<<<<

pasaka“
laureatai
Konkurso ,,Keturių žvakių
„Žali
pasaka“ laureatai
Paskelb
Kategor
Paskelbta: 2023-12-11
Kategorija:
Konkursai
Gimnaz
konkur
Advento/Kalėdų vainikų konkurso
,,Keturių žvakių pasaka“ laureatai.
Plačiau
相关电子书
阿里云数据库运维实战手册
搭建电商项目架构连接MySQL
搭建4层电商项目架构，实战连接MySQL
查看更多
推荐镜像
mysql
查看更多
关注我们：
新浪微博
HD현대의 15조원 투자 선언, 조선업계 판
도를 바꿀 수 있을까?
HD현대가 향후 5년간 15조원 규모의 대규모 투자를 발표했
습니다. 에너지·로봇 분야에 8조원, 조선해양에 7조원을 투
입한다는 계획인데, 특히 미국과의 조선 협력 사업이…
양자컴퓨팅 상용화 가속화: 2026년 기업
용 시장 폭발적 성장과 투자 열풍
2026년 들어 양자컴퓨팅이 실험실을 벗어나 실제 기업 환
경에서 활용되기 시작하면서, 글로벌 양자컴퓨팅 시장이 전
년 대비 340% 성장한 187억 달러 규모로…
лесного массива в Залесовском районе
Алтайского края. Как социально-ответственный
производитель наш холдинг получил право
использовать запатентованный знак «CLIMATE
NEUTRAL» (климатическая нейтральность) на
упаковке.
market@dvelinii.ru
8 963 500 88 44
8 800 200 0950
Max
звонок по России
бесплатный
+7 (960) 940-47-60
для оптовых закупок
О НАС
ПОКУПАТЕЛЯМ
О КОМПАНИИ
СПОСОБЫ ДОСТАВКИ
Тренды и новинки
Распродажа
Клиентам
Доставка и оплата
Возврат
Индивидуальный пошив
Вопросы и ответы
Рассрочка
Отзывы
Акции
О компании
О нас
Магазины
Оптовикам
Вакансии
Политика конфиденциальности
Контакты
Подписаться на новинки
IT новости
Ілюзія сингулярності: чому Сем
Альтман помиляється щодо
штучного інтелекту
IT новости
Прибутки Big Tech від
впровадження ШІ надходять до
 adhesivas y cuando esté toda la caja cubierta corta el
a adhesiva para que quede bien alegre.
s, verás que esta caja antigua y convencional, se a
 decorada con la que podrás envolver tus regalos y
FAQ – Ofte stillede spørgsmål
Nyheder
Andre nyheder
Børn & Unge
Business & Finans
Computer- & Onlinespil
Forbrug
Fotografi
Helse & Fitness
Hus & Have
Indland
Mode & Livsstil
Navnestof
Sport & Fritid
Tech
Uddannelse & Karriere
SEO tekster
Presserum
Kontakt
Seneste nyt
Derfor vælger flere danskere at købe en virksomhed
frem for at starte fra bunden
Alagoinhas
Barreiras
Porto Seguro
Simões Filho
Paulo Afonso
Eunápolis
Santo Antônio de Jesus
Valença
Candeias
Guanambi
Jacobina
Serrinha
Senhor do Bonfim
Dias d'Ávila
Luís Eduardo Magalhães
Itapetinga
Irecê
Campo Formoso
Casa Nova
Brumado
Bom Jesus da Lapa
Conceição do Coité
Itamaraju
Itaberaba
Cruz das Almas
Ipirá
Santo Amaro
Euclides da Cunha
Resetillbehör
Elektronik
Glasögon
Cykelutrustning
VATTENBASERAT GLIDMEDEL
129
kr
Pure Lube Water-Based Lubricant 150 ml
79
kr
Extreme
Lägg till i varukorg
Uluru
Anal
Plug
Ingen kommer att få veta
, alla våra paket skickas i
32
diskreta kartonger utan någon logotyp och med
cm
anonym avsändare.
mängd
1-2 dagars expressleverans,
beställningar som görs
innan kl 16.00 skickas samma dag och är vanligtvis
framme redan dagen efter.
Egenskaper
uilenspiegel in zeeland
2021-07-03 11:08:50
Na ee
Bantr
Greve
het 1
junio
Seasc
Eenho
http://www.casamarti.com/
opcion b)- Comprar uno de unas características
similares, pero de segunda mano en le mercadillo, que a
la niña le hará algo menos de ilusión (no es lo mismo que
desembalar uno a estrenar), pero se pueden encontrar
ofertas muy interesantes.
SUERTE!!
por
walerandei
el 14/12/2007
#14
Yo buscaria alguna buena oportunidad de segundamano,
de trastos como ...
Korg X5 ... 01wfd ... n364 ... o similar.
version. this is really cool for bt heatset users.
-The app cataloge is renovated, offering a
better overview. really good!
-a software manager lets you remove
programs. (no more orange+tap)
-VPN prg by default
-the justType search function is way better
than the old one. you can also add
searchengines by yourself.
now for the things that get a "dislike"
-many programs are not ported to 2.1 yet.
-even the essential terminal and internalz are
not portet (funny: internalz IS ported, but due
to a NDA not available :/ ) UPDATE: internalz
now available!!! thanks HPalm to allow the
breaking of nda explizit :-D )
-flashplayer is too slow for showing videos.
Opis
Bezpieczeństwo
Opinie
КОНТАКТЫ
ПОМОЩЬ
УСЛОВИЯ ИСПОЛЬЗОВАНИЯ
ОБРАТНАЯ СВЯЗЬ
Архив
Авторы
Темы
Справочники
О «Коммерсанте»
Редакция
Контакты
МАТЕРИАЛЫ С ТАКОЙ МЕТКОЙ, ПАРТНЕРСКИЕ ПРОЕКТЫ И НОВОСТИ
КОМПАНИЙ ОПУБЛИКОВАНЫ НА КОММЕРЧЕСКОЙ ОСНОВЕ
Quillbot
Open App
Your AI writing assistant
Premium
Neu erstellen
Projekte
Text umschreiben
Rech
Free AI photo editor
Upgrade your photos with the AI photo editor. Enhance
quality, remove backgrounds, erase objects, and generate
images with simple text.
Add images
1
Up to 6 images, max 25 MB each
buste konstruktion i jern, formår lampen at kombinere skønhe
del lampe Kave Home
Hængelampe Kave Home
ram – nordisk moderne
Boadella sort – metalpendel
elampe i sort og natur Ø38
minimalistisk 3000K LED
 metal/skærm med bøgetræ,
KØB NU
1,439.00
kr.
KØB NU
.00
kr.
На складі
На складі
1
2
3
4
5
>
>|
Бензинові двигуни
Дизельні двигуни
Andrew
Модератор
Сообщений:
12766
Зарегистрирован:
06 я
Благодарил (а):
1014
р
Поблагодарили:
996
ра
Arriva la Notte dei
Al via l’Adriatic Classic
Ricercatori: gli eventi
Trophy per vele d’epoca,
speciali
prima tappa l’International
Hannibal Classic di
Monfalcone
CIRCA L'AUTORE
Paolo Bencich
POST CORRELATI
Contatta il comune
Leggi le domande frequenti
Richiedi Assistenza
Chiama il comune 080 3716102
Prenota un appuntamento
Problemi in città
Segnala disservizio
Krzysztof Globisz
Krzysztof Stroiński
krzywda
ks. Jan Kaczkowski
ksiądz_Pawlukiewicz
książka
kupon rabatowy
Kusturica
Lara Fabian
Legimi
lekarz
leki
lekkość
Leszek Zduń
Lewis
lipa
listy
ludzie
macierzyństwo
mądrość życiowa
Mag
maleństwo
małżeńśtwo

>>>>

◆ **Your instructions**
Line by line, transcribe all of the records exactly.

◆ **Finished exercise**
pasaka“
laureatai
Konkurso ,,Keturių žvakių
„Žali
pasaka“ laureatai
Paskelb
Kategor
Paskelbta: 2023-12-11
Kategorija:
Konkursai
Gimnaz
konkur
Advento/Kalėdų vainikų konkurso
,,Keturių žvakių pasaka“ laureatai.
Plačiau
相关电子书
阿里云数据库运维实战手册
搭建电商项目架构连接MySQL
搭建4层电商项目架构，实战连接MySQL
查看更多
推荐镜像
mysql
查看更多
关注我们：
新浪微博
HD현대의 15조원 투자 선언, 조선업계 판
도를 바꿀 수 있을까?
HD현대가 향후 5년간 15조원 규모의 대규모 투자를 발표했
습니다. 에너지·로봇 분야에 8조원, 조선해양에 7조원을 투
입한다는 계획인데, 특히 미국과의 조선 협력 사업이…
양자컴퓨팅 상용화 가속화: 2026년 기업
용 시장 폭발적 성장과 투자 열풍
2026년 들어 양자컴퓨팅이 실험실을 벗어나 실제 기업 환
경에서 활용되기 시작하면서, 글로벌 양자컴퓨팅 시장이 전
년 대비 340% 성장한 187억 달러 규모로…
лесного массива в Залесовском районе
Алтайского края. Как социально-ответственный
производитель наш холдинг получил право
использовать запатентованный знак «CLIMATE
NEUTRAL» (климатическая нейтральность) на
упаковке.
market@dvelinii.ru
8 963 500 88 44
8 800 200 0950
Max
звонок по России
бесплатный
+7 (960) 940-47-60
для оптовых закупок
О НАС
ПОКУПАТЕЛЯМ
О КОМПАНИИ
СПОСОБЫ ДОСТАВКИ
Тренды и новинки
Распродажа
Клиентам
Доставка и оплата
Возврат
Индивидуальный пошив
Вопросы и ответы
Рассрочка
Отзывы
Акции
О компании
О нас
Магазины
Оптовикам
Вакансии
Политика конфиденциальности
Контакты
Подписаться на новинки
IT новости
Ілюзія сингулярності: чому Сем
Альтман помиляється щодо
штучного інтелекту
IT новости
Прибутки Big Tech від
впровадження ШІ надходять до
 adhesivas y cuando esté toda la caja cubierta corta el
a adhesiva para que quede bien alegre.
s, verás que esta caja antigua y convencional, se a
 decorada con la que podrás envolver tus regalos y
FAQ – Ofte stillede spørgsmål
Nyheder
Andre nyheder
Børn & Unge
Business & Finans
Computer- & Onlinespil
Forbrug
Fotografi
Helse & Fitness
Hus & Have
Indland
Mode & Livsstil
Navnestof
Sport & Fritid
Tech
Uddannelse & Karriere
SEO tekster
Presserum
Kontakt
Seneste nyt
Derfor vælger flere danskere at købe en virksomhed
frem for at starte fra bunden
Alagoinhas
Barreiras
Porto Seguro
Simões Filho
Paulo Afonso
Eunápolis
Santo Antônio de Jesus
Valença
Candeias
Guanambi
Jacobina
Serrinha
Senhor do Bonfim
Dias d'Ávila
Luís Eduardo Magalhães
Itapetinga
Irecê
Campo Formoso
Casa Nova
Brumado
Bom Jesus da Lapa
Conceição do Coité
Itamaraju
Itaberaba
Cruz das Almas
Ipirá
Santo Amaro
Euclides da Cunha
Resetillbehör
Elektronik
Glasögon
Cykelutrustning
VATTENBASERAT GLIDMEDEL
129
kr
Pure Lube Water-Based Lubricant 150 ml
79
kr
Extreme
Lägg till i varukorg
Uluru
Anal
Plug
Ingen kommer att få veta
, alla våra paket skickas i
32
diskreta kartonger utan någon logotyp och med
cm
anonym avsändare.
mängd
1-2 dagars expressleverans,
beställningar som görs
innan kl 16.00 skickas samma dag och är vanligtvis
framme redan dagen efter.
Egenskaper
uilenspiegel in zeeland
2021-07-03 11:08:50
Na ee
Bantr
Greve
het 1
junio
Seasc
Eenho
http://www.casamarti.com/
opcion b)- Comprar uno de unas características
similares, pero de segunda mano en le mercadillo, que a
la niña le hará algo menos de ilusión (no es lo mismo que
desembalar uno a estrenar), pero se pueden encontrar
ofertas muy interesantes.
SUERTE!!
por
walerandei
el 14/12/2007
#14
Yo buscaria alguna buena oportunidad de segundamano,
de trastos como ...
Korg X5 ... 01wfd ... n364 ... o similar.
version. this is really cool for bt heatset users.
-The app cataloge is renovated, offering a
better overview. really good!
-a software manager lets you remove
programs. (no more orange+tap)
-VPN prg by default
-the justType search function is way better
than the old one. you can also add
searchengines by yourself.
now for the things that get a "dislike"
-many programs are not ported to 2.1 yet.
-even the essential terminal and internalz are
not portet (funny: internalz IS ported, but due
to a NDA not available :/ ) UPDATE: internalz
now available!!! thanks HPalm to allow the
breaking of nda explizit :-D )
-flashplayer is too slow for showing videos.
Opis
Bezpieczeństwo
Opinie
КОНТАКТЫ
ПОМОЩЬ
УСЛОВИЯ ИСПОЛЬЗОВАНИЯ
ОБРАТНАЯ СВЯЗЬ
Архив
Авторы
Темы
Справочники
О «Коммерсанте»
Редакция
Контакты
МАТЕРИАЛЫ С ТАКОЙ МЕТКОЙ, ПАРТНЕРСКИЕ ПРОЕКТЫ И НОВОСТИ
КОМПАНИЙ ОПУБЛИКОВАНЫ НА КОММЕРЧЕСКОЙ ОСНОВЕ
Quillbot
Open App
Your AI writing assistant
Premium
Neu erstellen
Projekte
Text umschreiben
Rech
Free AI photo editor
Upgrade your photos with the AI photo editor. Enhance
quality, remove backgrounds, erase objects, and generate
images with simple text.
Add images
1
Up to 6 images, max 25 MB each
buste konstruktion i jern, formår lampen at kombinere skønhe
del lampe Kave Home
Hængelampe Kave Home
ram – nordisk moderne
Boadella sort – metalpendel
elampe i sort og natur Ø38
minimalistisk 3000K LED
 metal/skærm med bøgetræ,
KØB NU
1,439.00
kr.
KØB NU
.00
kr.
На складі
На складі
1
2
3
4
5
>
>|
Бензинові двигуни
Дизельні двигуни
Andrew
Модератор
Сообщений:
12766
Зарегистрирован:
06 я
Благодарил (а):
1014
р
Поблагодарили:
996
ра
Arriva la Notte dei
Al via l’Adriatic Classic
Ricercatori: gli eventi
Trophy per vele d’epoca,
speciali
prima tappa l’International
Hannibal Classic di
Monfalcone
CIRCA L'AUTORE
Paolo Bencich
POST CORRELATI
Contatta il comune
Leggi le domande frequenti
Richiedi Assistenza
Chiama il comune 080 3716102
Prenota un appuntamento
Problemi in città
Segnala disservizio
Krzysztof Globisz
Krzysztof Stroiński
krzywda
ks. Jan Kaczkowski
ksiądz_Pawlukiewicz
książka
kupon rabatowy
Kusturica
Lara Fabian
Legimi
lekarz
leki
lekkość
Leszek Zduń
Lewis
lipa
listy
ludzie
macierzyństwo
mądrość życiowa
Mag
maleństwo
małżeńśtwo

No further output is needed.